Wichtige Erkenntnisse
Manchmal ist eine maßgeschneiderte Lösung besser
Nicht jedes Problem braucht ein Framework. Für Foony war eine kleine, maßgeschneiderte SSG-Lösung genau die richtige Wahl. Sie ist:
- Leichtgewichtig: Keine schweren Abhängigkeiten oder Framework-Overhead
- Wartbar: Einfacher Code, den wir verstehen
- Flexibel: Leicht anpassbar und erweiterbar, wenn wir es brauchen
- Kompatibel: Funktioniert mit unserer bestehenden React-SPA ohne Migration
Reacts Streaming-SSR hat ihre Eigenheiten
React renderToReadableStream ist super, um mit Suspense umzugehen, hat aber seine Eigenheiten. Selbst mit await stream.allReady bekommst du im Output immer noch Suspense-Boundaries. Das ist kein Bug, das ist für Streaming so gedacht.

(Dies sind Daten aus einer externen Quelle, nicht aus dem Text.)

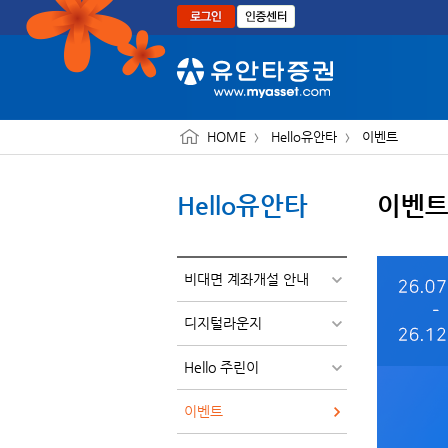
본문으로 바로가기
HOME
Hello유안타
이벤트
Hello유안타
이벤
비대면 계좌개설 안내
디지털라운지
Hello 주린이
이벤트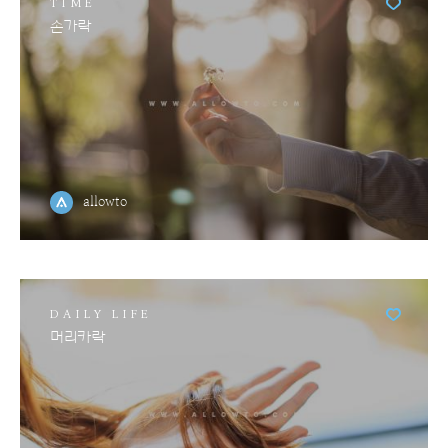
TIME
손가락
allowto
DAILY LIFE
머리카락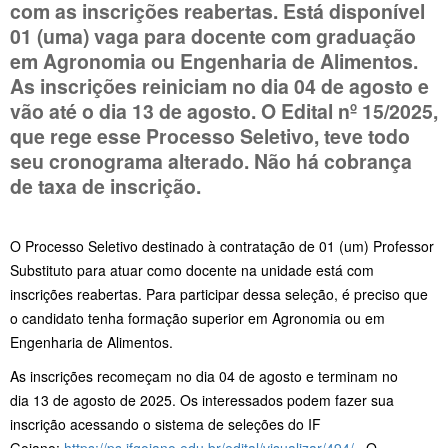
com as inscrições reabertas. Está disponível
01 (uma) vaga para docente com graduação
em Agronomia ou Engenharia de Alimentos.
As inscrições reiniciam no dia 04 de agosto e
vão até o dia 13 de agosto. O Edital nº 15/2025,
que rege esse Processo Seletivo, teve todo
seu cronograma alterado. Não há cobrança
de taxa de inscrição.
O Processo Seletivo destinado à contratação de 01 (um) Professor
Substituto para atuar como docente na unidade está com
inscrições reabertas. Para participar dessa seleção, é preciso que
o candidato tenha formação superior em Agronomia ou em
Engenharia de Alimentos.
As inscrições recomeçam no dia 04 de agosto e terminam no
dia 13 de agosto de 2025. Os interessados podem fazer sua
inscrição acessando o sistema de seleções do IF
Goiano:
https://ps.ifgoiano.edu.br/edital/visualizar/494/
. O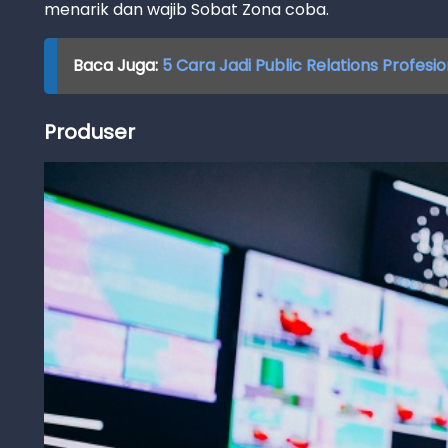
menarik dan wajib Sobat Zona coba.
Baca Juga:
5 Cara Jadi Public Relations Profesio
Produser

Für SSG brauchen wir aber vollständig aufgelöstes HTML. Es fühlt sich ein bisschen wie ein Versäumnis des React-Teams an, dass dieses Szenario nicht auf eine saubere Weise abgedeckt wird.
Meine Lösung war, das HTML nachträglich zu verarbeiten und die Boundaries aufzulösen. Das ist nicht wunderschön, aber schnell und flexibel genug für meinen Use Case.

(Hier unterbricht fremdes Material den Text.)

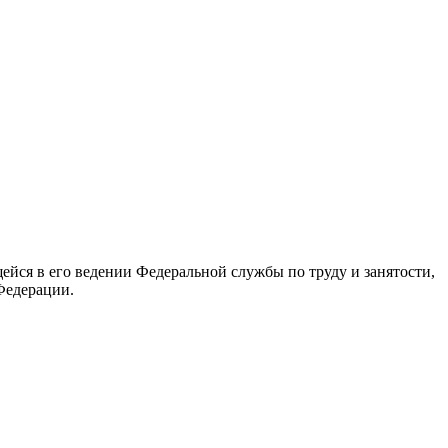
йся в его ведении Федеральной службы по труду и занятости,
Федерации.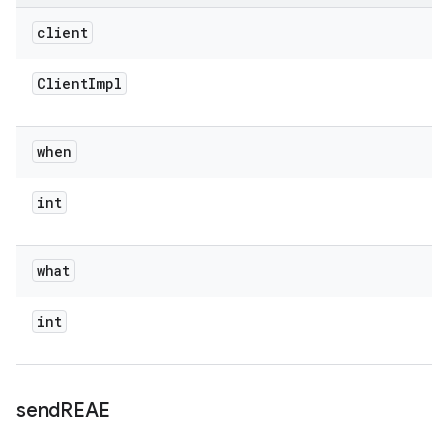
client
Client
Impl
when
int
what
int
send
REAE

TDD kann mit LLMs nützlich sein
HTML-Transformation ist fehleranfällig. Ein kleiner Bug, und du zerschießt das komplette SSG-Output und damit die User Experience. Ich habe ein LLM mit meinen Beispielen umfassende Tests schreiben lassen, um sicherzustellen, dass die Transformation korrekt funktioniert.
Fazit
SSG läuft jetzt für Foony. Die Seiten werden für Suchmaschinen und LLMs vollständig gerendert, und die Lösung ist wartbar und leichtgewichtig. Die Hydration für die SSG-Routen hat länger gedauert als gedacht (3 Tage), und ich habe noch einen Extratag darauf verwendet, den ersten Dehydration-Ansatz durch Critical-Path-Suspense-Boundary-Replacement zu ersetzen. Der neue Ansatz ist einfacher zu warten, liefert weniger Bytes aus und verhindert visuelle Flashes durch Dehydration/Rehydration von HTML.
Ich bin immer noch überrascht, dass es nur 2 Tage gedauert hat, eine eigene SSG-Lösung zu bauen. Aber manchmal ist die richtige Lösung einfach die simpelste.
Als Nächstes steht an, das Hydration-Matching fertigzustellen und React eventuell für besseres Debugging zu patchen. Aber fürs Erste hat Foony funktionierendes SSG. In den nächsten Wochen werde ich die Google Search Console und die Bing Webmaster Tools im Blick behalten, um zu sehen, welchen Effekt das auf unser SEO hat.